Downtown Residential project moves forward


The Salt Lake City Planning Commission approved height and commercial use variances with conditions Wednesday for a project planned for a long, underutilized lot in downtown Salt Lake. Wasatch Group requested the extra height for a proposed affordable, residential mixed-use development, the 616 Lofts, at the southwest corner of the 600 South State Street intersection.
Wasatch group will develop the project in collaboration with the Utah Housing Corporation, Olene Walker Housing Loan Fund and Salt Lake City Housing Trust Fund.
The six-story, project will include five floors of residential consisting of 273 units. The ground floor is reserved for parking the leasing office and other residential amenities.
The developers requested height variances because the project is located in two separate zoning districts with different height restrictions. The north side is zoned D-1 (Central Business District), while the south side is zoned D-2, (Downtown Support District).

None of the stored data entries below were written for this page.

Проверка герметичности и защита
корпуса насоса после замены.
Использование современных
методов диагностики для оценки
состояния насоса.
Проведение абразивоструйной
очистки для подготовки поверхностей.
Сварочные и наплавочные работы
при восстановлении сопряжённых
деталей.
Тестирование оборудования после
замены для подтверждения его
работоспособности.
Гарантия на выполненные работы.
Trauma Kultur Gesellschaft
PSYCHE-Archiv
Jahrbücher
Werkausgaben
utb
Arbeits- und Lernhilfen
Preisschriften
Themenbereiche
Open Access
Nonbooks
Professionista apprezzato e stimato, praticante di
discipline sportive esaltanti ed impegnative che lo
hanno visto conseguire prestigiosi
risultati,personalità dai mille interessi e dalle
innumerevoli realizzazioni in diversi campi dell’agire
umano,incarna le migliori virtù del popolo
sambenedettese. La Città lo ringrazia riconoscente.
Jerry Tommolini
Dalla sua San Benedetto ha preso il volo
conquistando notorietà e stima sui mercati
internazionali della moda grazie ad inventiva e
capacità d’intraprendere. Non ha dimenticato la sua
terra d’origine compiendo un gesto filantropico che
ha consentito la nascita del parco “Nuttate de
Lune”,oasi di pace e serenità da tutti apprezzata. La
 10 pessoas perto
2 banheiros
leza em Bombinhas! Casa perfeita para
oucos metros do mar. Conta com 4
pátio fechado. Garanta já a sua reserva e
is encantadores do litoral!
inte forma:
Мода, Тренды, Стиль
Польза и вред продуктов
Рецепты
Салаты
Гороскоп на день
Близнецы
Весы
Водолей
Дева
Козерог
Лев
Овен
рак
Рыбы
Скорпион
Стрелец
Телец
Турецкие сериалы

Under D-1, buildings in close proximity to intersections must have a minimum height of 100 feet. D-2 zoning limits building height to 65 feet. The proposed project will be 74 feet.
Developers requested a variance to the ground floor commercial requirement under D-1 zoning. Buildings zoned D-1 are required to have parking behind street-fronting, ground floor commercial space. The developers could build the parking structure as a separate building to bypass the commercial use requirement. Instead, the developer’s proposed locating the leasing office and exercise room on the ground level fronting 600 South while still incorporating parking into the main structure.

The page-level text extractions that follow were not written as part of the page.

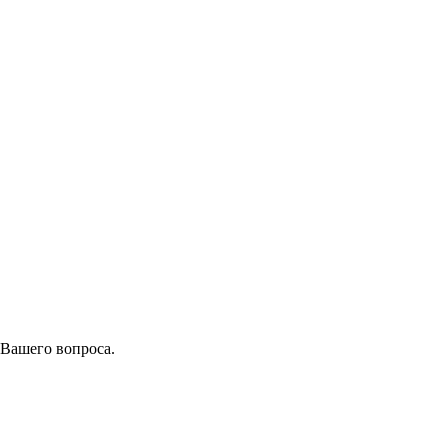
 Вашего вопроса.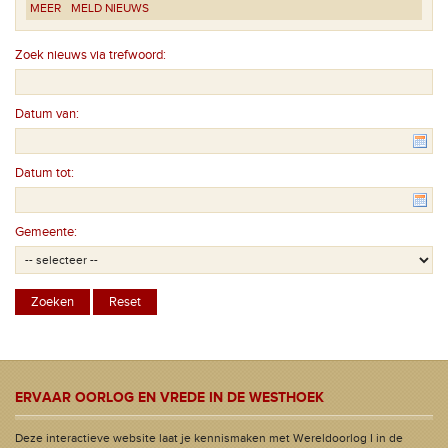
MEER
MELD NIEUWS
Zoek nieuws via trefwoord:
Datum van:
Datum tot:
Gemeente:
ERVAAR OORLOG EN VREDE IN DE WESTHOEK
Deze interactieve website laat je kennismaken met Wereldoorlog I in de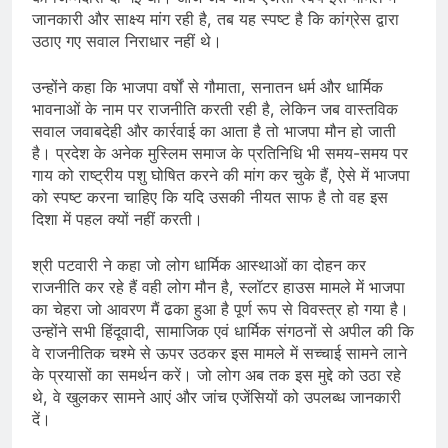
जानकारी और साक्ष्य मांग रही है, तब यह स्पष्ट है कि कांग्रेस द्वारा
उठाए गए सवाल निराधार नहीं थे।
उन्होंने कहा कि भाजपा वर्षों से गौमाता, सनातन धर्म और धार्मिक
भावनाओं के नाम पर राजनीति करती रही है, लेकिन जब वास्तविक
सवाल जवाबदेही और कार्रवाई का आता है तो भाजपा मौन हो जाती
है। प्रदेश के अनेक मुस्लिम समाज के प्रतिनिधि भी समय-समय पर
गाय को राष्ट्रीय पशु घोषित करने की मांग कर चुके हैं, ऐसे में भाजपा
को स्पष्ट करना चाहिए कि यदि उसकी नीयत साफ है तो वह इस
दिशा में पहल क्यों नहीं करती।
श्री पटवारी ने कहा जो लोग धार्मिक आस्थाओं का दोहन कर
राजनीति कर रहे हैं वही लोग मौन है, स्लॉटर हाउस मामले में भाजपा
का चेहरा जो आवरण मैं ढका हुआ है पूर्ण रूप से विवस्त्र हो गया है।
उन्होंने सभी हिंदूवादी, सामाजिक एवं धार्मिक संगठनों से अपील की कि
वे राजनीतिक चश्मे से ऊपर उठकर इस मामले में सच्चाई सामने लाने
के प्रयासों का समर्थन करें। जो लोग अब तक इस मुद्दे को उठा रहे
थे, वे खुलकर सामने आएं और जांच एजेंसियों को उपलब्ध जानकारी
दें।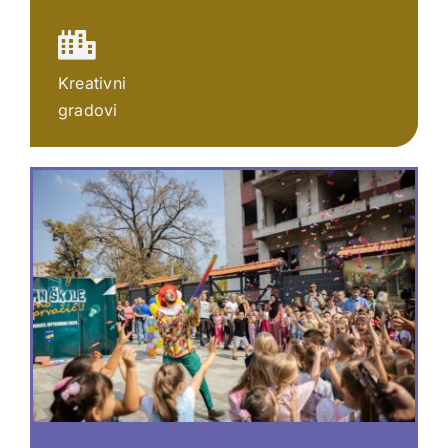
Kreativni
gradovi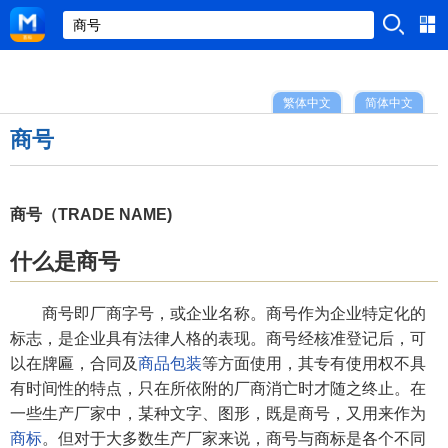
繁体中文
简体中文
商号
商号（TRADE NAME)
什么是商号
商号即厂商字号，或企业名称。商号作为企业特定化的
标志，是企业具有法律人格的表现。商号经核准登记后，可
以在牌匾，合同及
商品包装
等方面使用，其专有使用权不具
有时间性的特点，只在所依附的厂商消亡时才随之终止。在
一些生产厂家中，某种文字、图形，既是商号，又用来作为
商标
。但对于大多数生产厂家来说，商号与商标是各个不同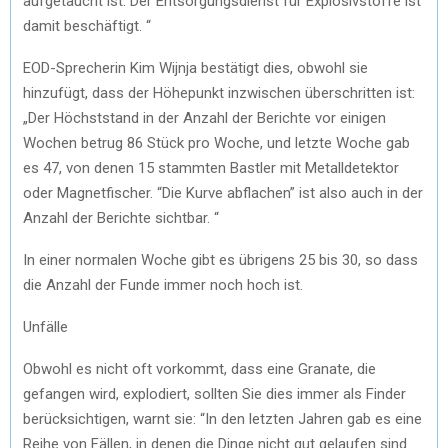
aufgetaucht ist. Der Entsorgungsdienst für Explosivstoffe ist
damit beschäftigt. “
EOD-Sprecherin Kim Wijnja bestätigt dies, obwohl sie
hinzufügt, dass der Höhepunkt inzwischen überschritten ist:
„Der Höchststand in der Anzahl der Berichte vor einigen
Wochen betrug 86 Stück pro Woche, und letzte Woche gab
es 47, von denen 15 stammten Bastler mit Metalldetektor
oder Magnetfischer. “Die Kurve abflachen” ist also auch in der
Anzahl der Berichte sichtbar. “
In einer normalen Woche gibt es übrigens 25 bis 30, so dass
die Anzahl der Funde immer noch hoch ist.
Unfälle
Obwohl es nicht oft vorkommt, dass eine Granate, die
gefangen wird, explodiert, sollten Sie dies immer als Finder
berücksichtigen, warnt sie: “In den letzten Jahren gab es eine
Reihe von Fällen, in denen die Dinge nicht gut gelaufen sind.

The ground-floor portion fronting State Street will include leasable office space.
Wasatch Group has also developed the Providence Place apartments and the nearly-completed, Encore Apartments. The 616 Lofts apartments will have a similar design as the Encore Apartments with second-floor common courtyards breaking up the building along 600 South.

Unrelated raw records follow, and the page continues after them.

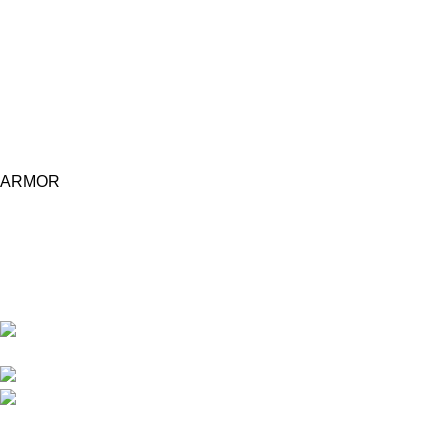
ARMOR
Central d'achat Licciline simplifie vos achats avec une solution
unifiée.
APPARTEMENT 1 REZ DE CHAUSSEE RESIDENCE
LA CORNICHE IMMEUBLE 2 RU, 20040 CASABLANCA, , MAROC
Phone : 06 62 73 50 81
Fixe : 05 22 86 98 09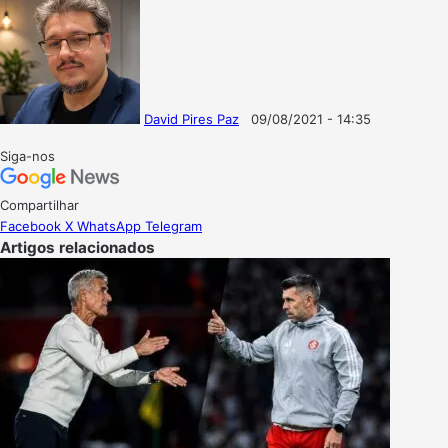
David Pires Paz
09/08/2021 - 14:35
Follow
Mande
on
um
Siga-nos
X
e-
mail
Compartilhar
Facebook
X
WhatsApp
Telegram
Artigos relacionados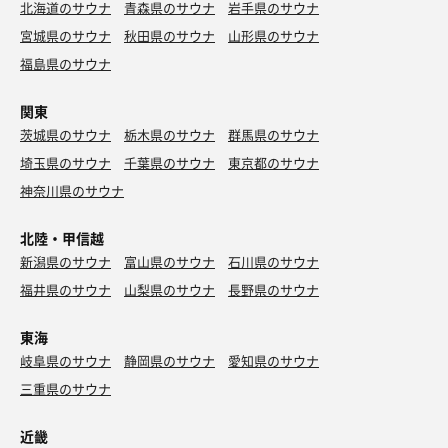
北海道のサウナ
青森県のサウナ
岩手県のサウナ
宮城県のサウナ
秋田県のサウナ
山形県のサウナ
福島県のサウナ
関東
茨城県のサウナ
栃木県のサウナ
群馬県のサウナ
埼玉県のサウナ
千葉県のサウナ
東京都のサウナ
神奈川県のサウナ
北陸・甲信越
新潟県のサウナ
富山県のサウナ
石川県のサウナ
福井県のサウナ
山梨県のサウナ
長野県のサウナ
東海
岐阜県のサウナ
静岡県のサウナ
愛知県のサウナ
三重県のサウナ
近畿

The developer’s original proposal included almost no ground-floor activity. The developers proposed ground floor parking with large glass windows lining the street-facing side, similar to the design of the Encore Apartments.
According to planning staff, active ground floor requirements are needed, “to ensure that the street is activated by preventing parking structures from being built in the mid-block areas of the downtown that include either no other uses along the street level or small commercial spaces that are not big enough to support viable uses.”
The development occupies over half the block facing 600 South. Although the developers will not be required to have commercial space along 600 South, the project will be required to engage at the street level and incorporate a street-level design that breaks up the monotony of the large development.
Other conditions for approval include a mid-block walkway along the project’s western edge, entrance awnings, street trees along the park strip and water efficient landscaping.